Using the listing below, copy exactly the lines from the one containing "-> [66,371,360,387] bp-lda/BP_sLDA/bin/Release/BP_sLDA.exe" to the one containing "(439, 699) none -> (363, 667) //", both lines included, and no others.

» Exercise data:
★ ★ ★

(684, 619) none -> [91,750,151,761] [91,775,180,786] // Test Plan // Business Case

★ ★ ★

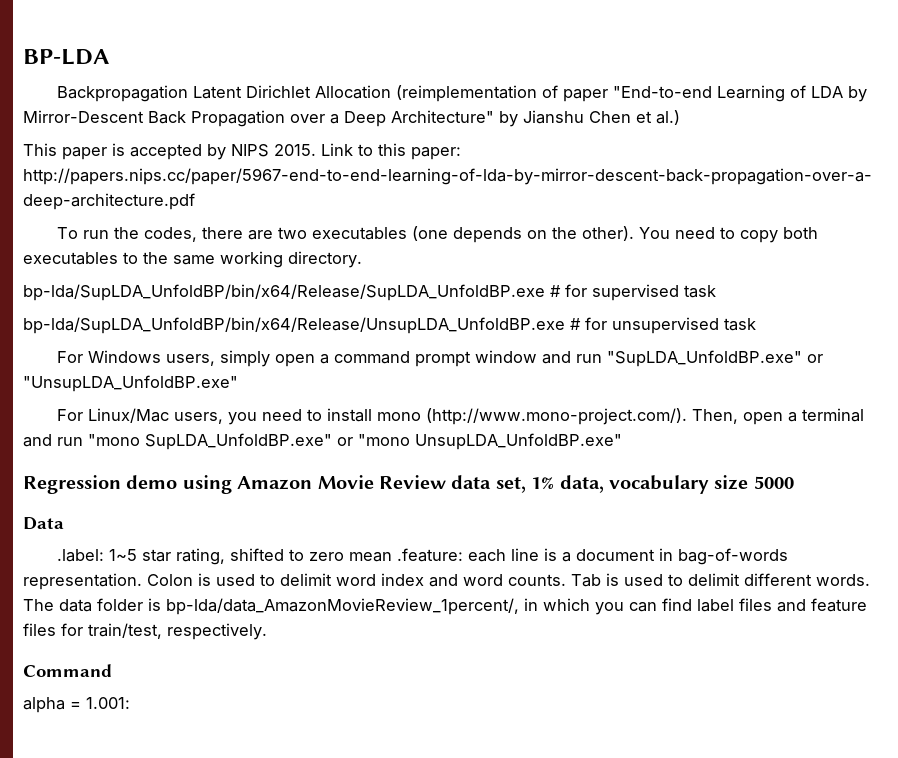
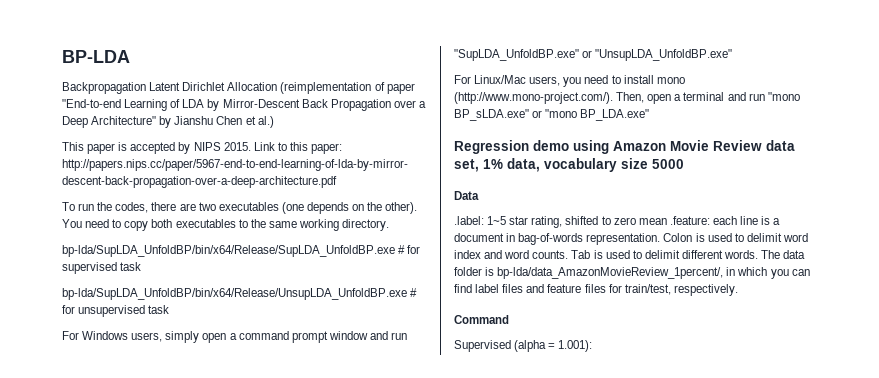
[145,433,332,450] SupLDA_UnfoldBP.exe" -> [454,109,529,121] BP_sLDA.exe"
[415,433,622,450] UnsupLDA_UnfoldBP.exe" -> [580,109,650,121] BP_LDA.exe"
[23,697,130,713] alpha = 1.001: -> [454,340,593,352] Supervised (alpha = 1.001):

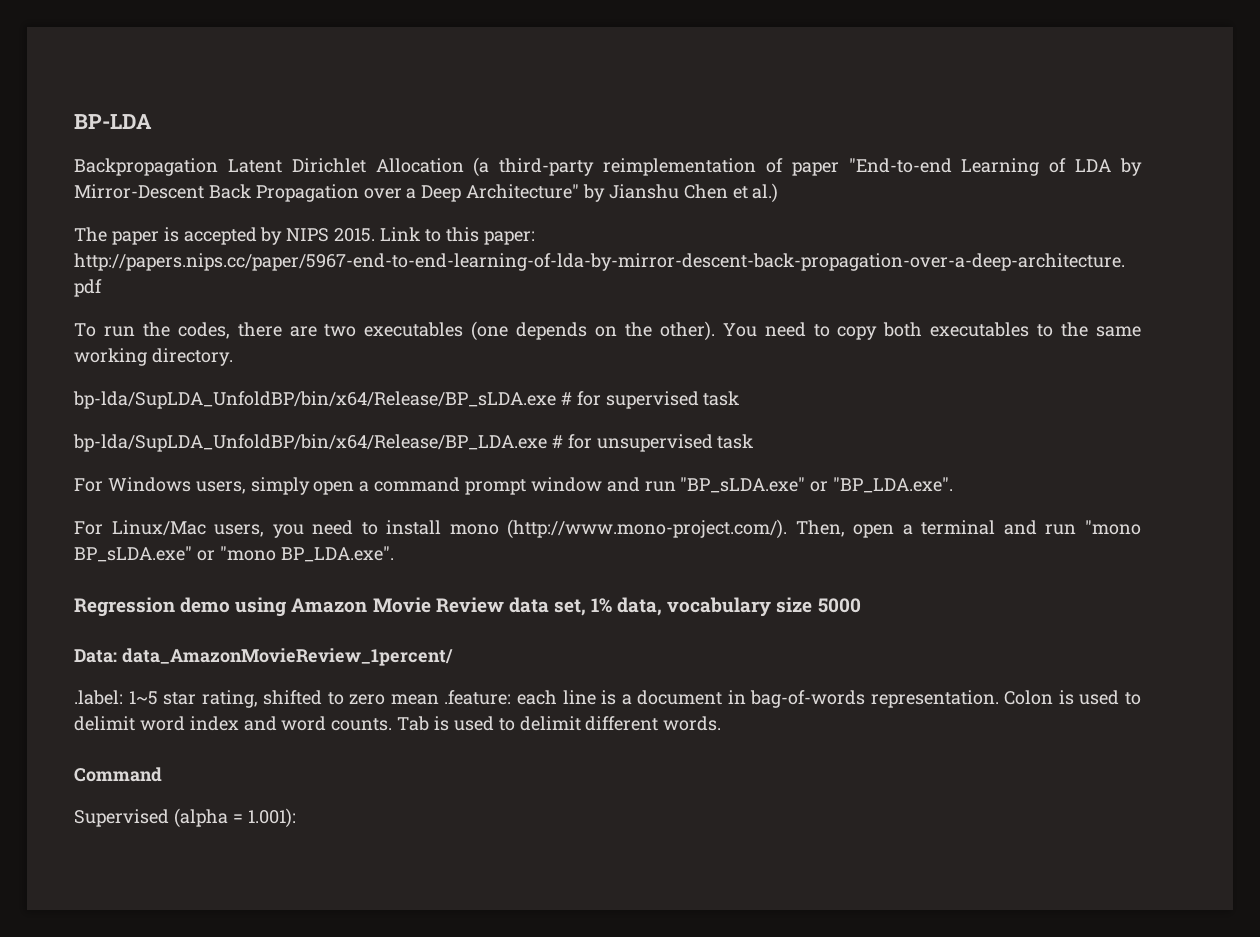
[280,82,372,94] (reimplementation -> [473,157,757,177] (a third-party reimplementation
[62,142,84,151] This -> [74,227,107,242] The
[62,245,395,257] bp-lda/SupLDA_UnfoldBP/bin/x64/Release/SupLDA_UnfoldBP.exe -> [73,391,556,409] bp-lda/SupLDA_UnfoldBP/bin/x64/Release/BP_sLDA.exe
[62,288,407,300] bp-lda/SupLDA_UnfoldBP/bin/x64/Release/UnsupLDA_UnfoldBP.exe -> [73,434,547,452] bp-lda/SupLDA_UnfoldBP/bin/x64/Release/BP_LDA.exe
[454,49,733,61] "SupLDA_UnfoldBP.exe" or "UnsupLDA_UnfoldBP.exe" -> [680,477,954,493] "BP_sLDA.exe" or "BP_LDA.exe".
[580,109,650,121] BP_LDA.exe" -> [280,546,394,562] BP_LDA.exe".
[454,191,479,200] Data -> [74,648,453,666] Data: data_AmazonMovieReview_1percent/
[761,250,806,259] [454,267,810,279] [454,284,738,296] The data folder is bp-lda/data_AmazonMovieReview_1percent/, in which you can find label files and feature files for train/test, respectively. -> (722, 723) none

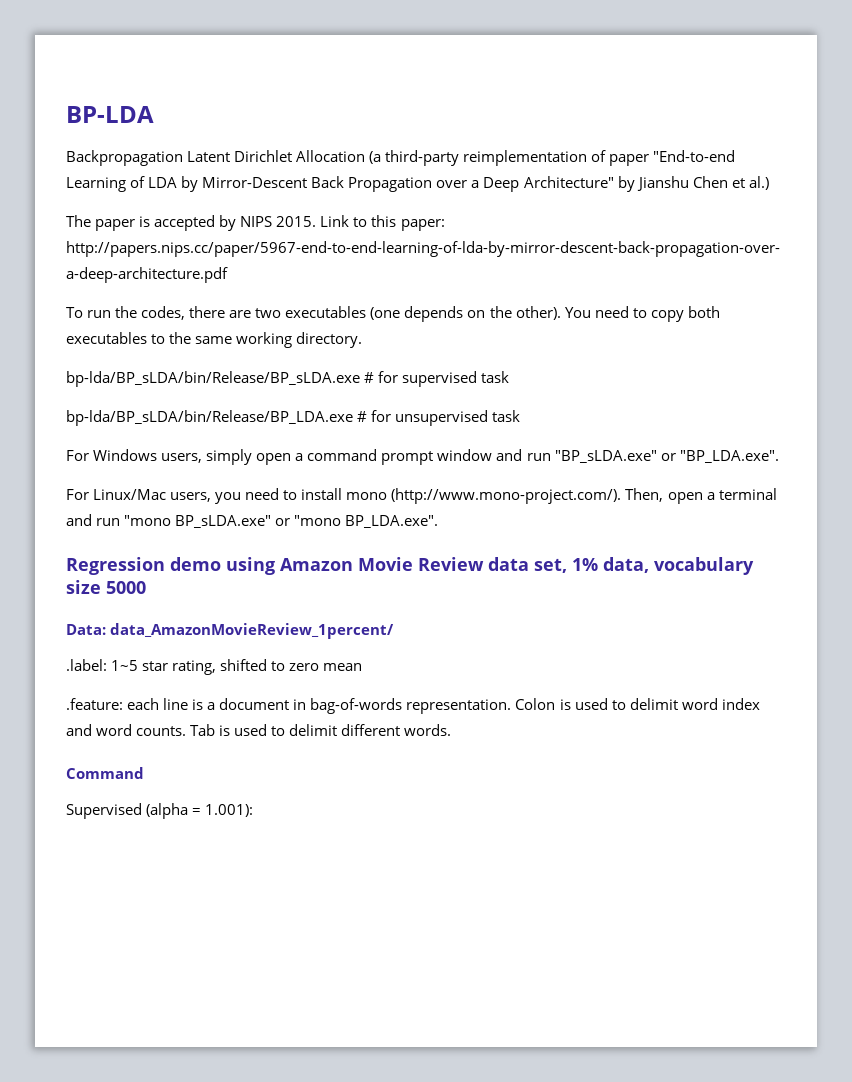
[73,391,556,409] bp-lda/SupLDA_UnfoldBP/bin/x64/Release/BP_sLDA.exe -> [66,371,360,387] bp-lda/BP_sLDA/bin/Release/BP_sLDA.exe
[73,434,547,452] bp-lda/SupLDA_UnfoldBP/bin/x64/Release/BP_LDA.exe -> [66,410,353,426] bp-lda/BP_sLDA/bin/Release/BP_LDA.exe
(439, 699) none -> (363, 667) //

★ ★ ★

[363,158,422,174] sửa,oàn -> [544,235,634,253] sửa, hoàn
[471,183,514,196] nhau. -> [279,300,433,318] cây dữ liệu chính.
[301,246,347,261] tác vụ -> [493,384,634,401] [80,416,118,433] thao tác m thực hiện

★ ★ ★

» Problem solution:
[73,391,556,409] bp-lda/SupLDA_UnfoldBP/bin/x64/Release/BP_sLDA.exe -> [66,371,360,387] bp-lda/BP_sLDA/bin/Release/BP_sLDA.exe
[73,434,547,452] bp-lda/SupLDA_UnfoldBP/bin/x64/Release/BP_LDA.exe -> [66,410,353,426] bp-lda/BP_sLDA/bin/Release/BP_LDA.exe
(439, 699) none -> (363, 667) //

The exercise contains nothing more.